• _Set of tasks_:
1. From the passage on Irish literary landmarks, reproduce the text starting at the words "One of the stopping" and stopping after the words "of all time.".
2. Using the passage on Irish literary landmarks, decide whether each statement agrees with it, answering yes or no and quoting the deciding words exactly: (a) Kavanagh was born in 1903. (b) Behan wrote only in English. (c) The Royal Canal was built in 1790 solely for carrying freight.
3. Extend the passage on Irish literary landmarks, picking up right after its final sentence.

• _Passage_:
That said, the Patrick Kavanagh Centre located in his hometown of Inisheen is where you'll discover more about the man, considered one of the foremost poets of the 20th century.
Kavanagh, who was born in 1903, is credited with writing the novel “Tarry Flynn” and the poems, “Raglan Road” and “The Great Hunger,” among other works.
Both Tarry Flynn and The Great Hunger differed from how other Irish writers of the time were portraying Ireland.
Kavanagh’s works focused more on the misery of rural life and allowed the likes of Heaney, mentioned above, to later write about the ordinary lives of the Irish people.
Visitors to the center can also take the Kavanagh Trail, which begins there and makes its way through the village, down lanes, and over the fields.
One of the stopping points of interest along the trail is the Kavanagh homestead, the inspiration for Tarry Flynn, The Great Hunger, and one of his other well-known poems, “A Christmas Childhood,” retelling a magical Christmas that he experienced at the age of 6.
Brendan Behan, The Royal Canal, Dublin
Along the banks of the Royal Canal in Dublin you'll find the Brendan Behan Plaque just off Dorset Street.
Behan was a staunch Irish Republican, a poet, short story writer, novelist, and playwright who wrote in both the English and Irish language. He is considered one of the greatest Irish writers and poets of all time.
The statue of him is located close to Mountjoy Jail where Behan spent close to four years for the attempted murder of two policemen in Dublin.
He was no stranger to incarceration having previously spent several years at a borstal prison in England where he wrote his autobiographical work, “Borstal Boy.”
It is among his greatest literary achievements. His other works included “The Quare Fellow” and “The Hostage.”
A heavy drinker, Behan died at the age of 41.
The Royal Canal was built in 1790 for freight and passenger transportation.
In its heyday during the mid-1800s (and at the height of the Famine), close to 50,000 people used the boats on the canal, with more than 100,000 tons of goods transported up and down the canal as well.
Outside of Dublin, you can enjoy the canal by cycling or walking on the pathway parallel to it known as The Royal Canal Greenway.

• _Provided data_:
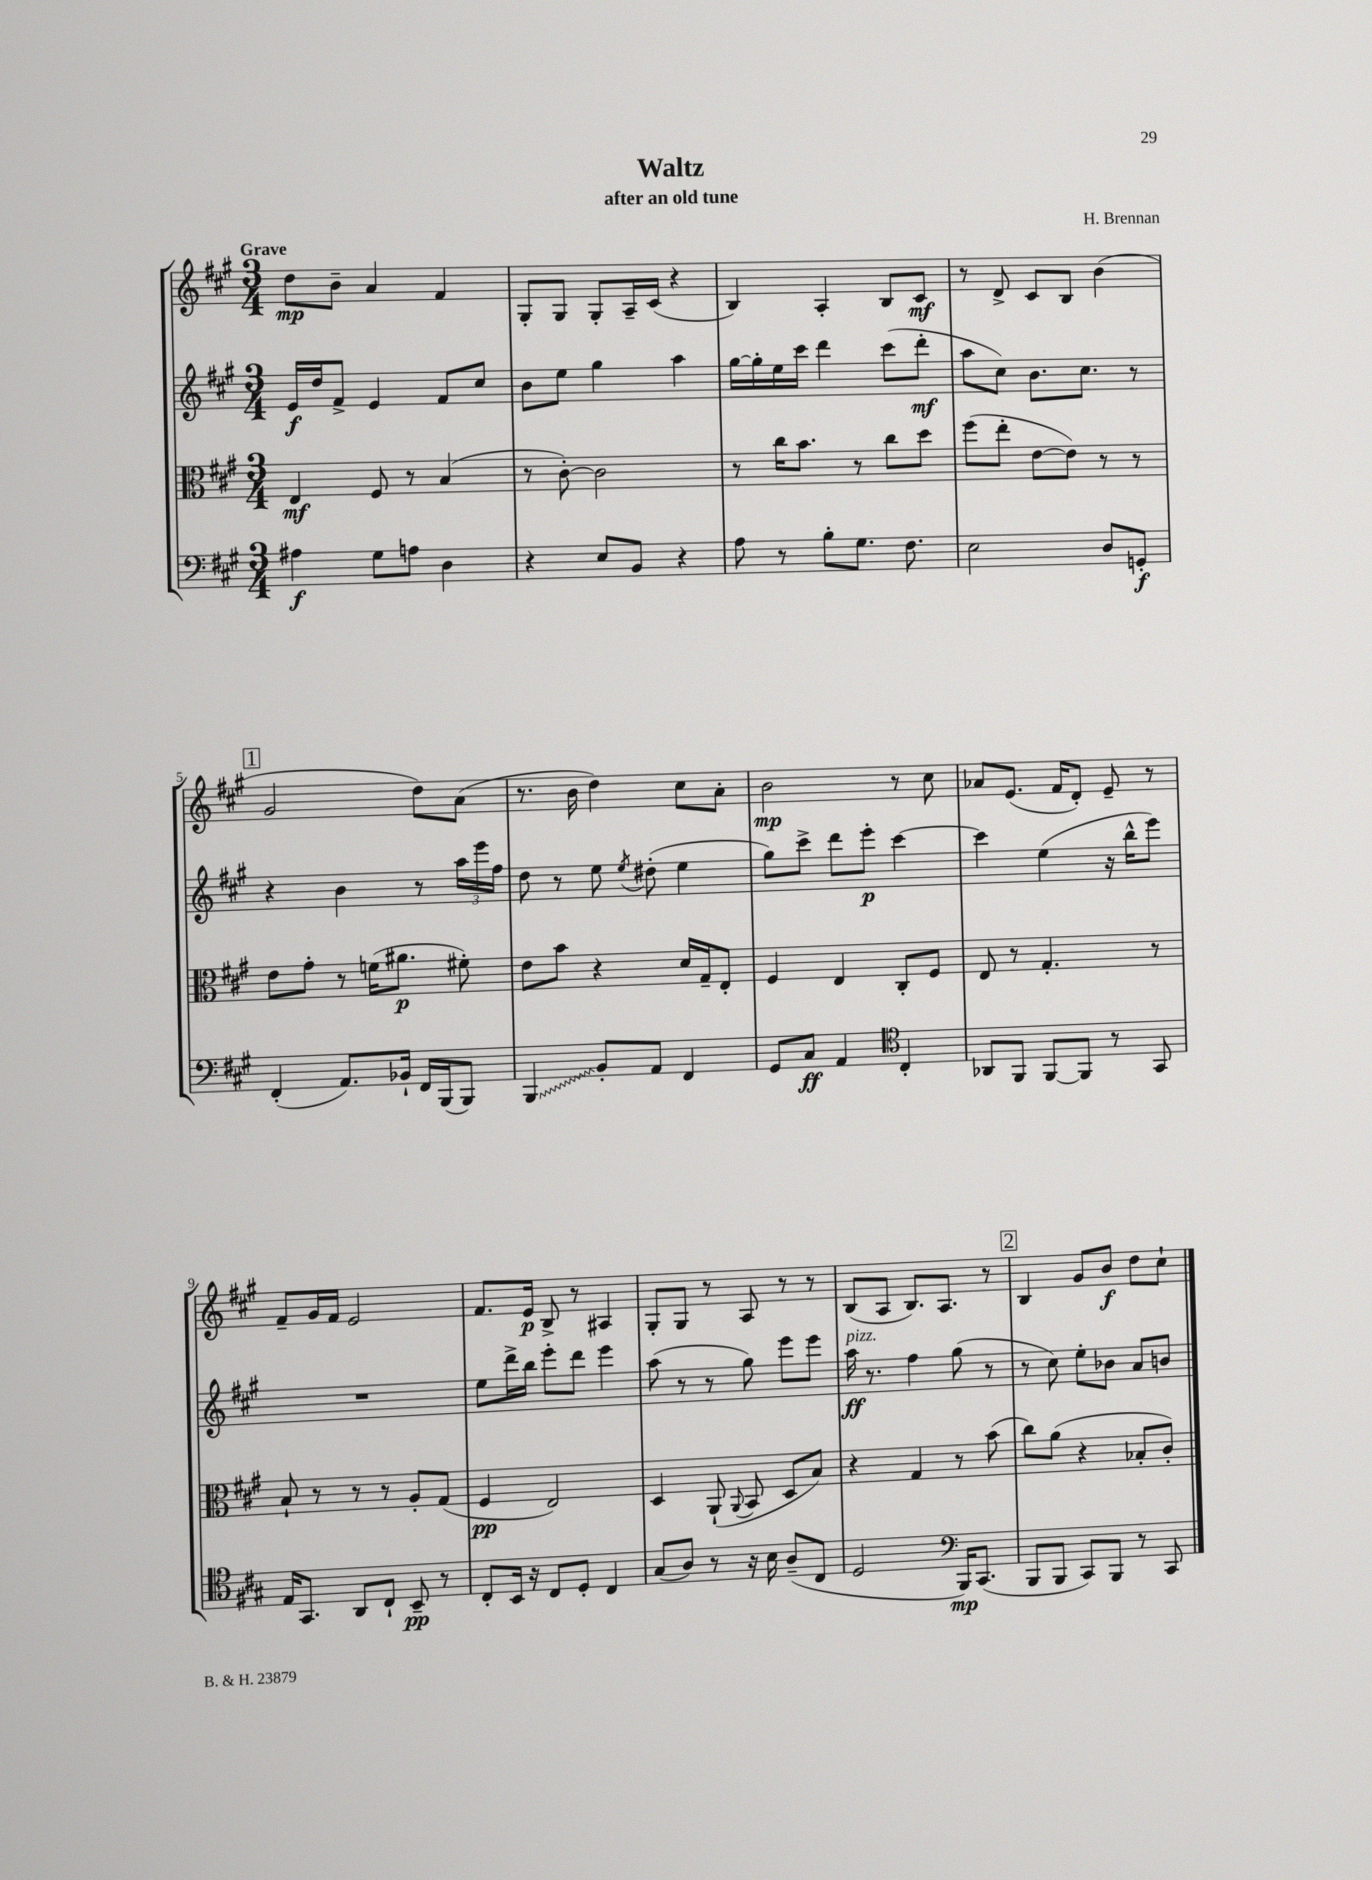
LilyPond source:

• _Answer list_:
1.
One of the stopping points of interest along the trail is the Kavanagh homestead, the inspiration for Tarry Flynn, The Great Hunger, and one of his other well-known poems, “A Christmas Childhood,” retelling a magical Christmas that he experienced at the age of 6.
Brendan Behan, The Royal Canal, Dublin
Along the banks of the Royal Canal in Dublin you'll find the Brendan Behan Plaque just off Dorset Street.
Behan was a staunch Irish Republican, a poet, short story writer, novelist, and playwright who wrote in both the English and Irish language. He is considered one of the greatest Irish writers and poets of all time.

2.
(a) Yes: "Kavanagh, who was born in 1903"
(b) No: "who wrote in both the English and Irish language"
(c) No: "The Royal Canal was built in 1790 for freight and passenger transportation."

3.
The National Famine Way trail can also be found along the canal.
See Dublin's Museums with the Dublin Pass
John Millington Synge, Teach Synge, Inishmaan, Aran Islands, Co. Galway
If you find yourself on Inishmaan, one of the Aran Islands off the coast of Co. Galway, be sure to visit Teach Synge (pronounced “Tchok Sing”), a restored 300-year-old cottage.
That is where the Irish playwright John Millington Synge spent much of his time writing about the lives of the local people.
Synge, who also was a poet, prose writer, travel writer, and collector of folklore, was a key figure in what was known as the Irish Literary Revival.
He was also one of the co-founders of the Abbey Theatre in Dublin.
Today, the cottage has been restored and is a museum to the life and work of the celebrated writer.
While Synge came from the Protestant upper classes, he wrote mostly about the world of the Catholic peasants in rural Ireland.
His most famous works include “Riders to the Sea,” proclaimed as one of the finest one-act tragedies of the 20th century, and “The Playboy of the Western World,” a masterful drama.
You’ll see an array of Synge memorabilia, including photographs, drawings, and letters. A converted stone outhouse holds a small reference library by and about Synge, as well as Yeats and Lady Augusta Gregory, the Irish dramatist, folklorist, and theater manager.
William Butler Yeats, Sligo Abbey
While the Irish writer and poet William Butler Yeats was actually born in Dublin, he had a great love for Sligo and spent much of his summer holidays there.
Yeats’s grandparents on his mother’s side were from Sligo.
Certain places in Sligo influenced his writings. One of them is Sligo Abbey, which featured in two of his stories, including “The Crucifixion of the Outcast” and “The Curse of the Fires and the Shadows.”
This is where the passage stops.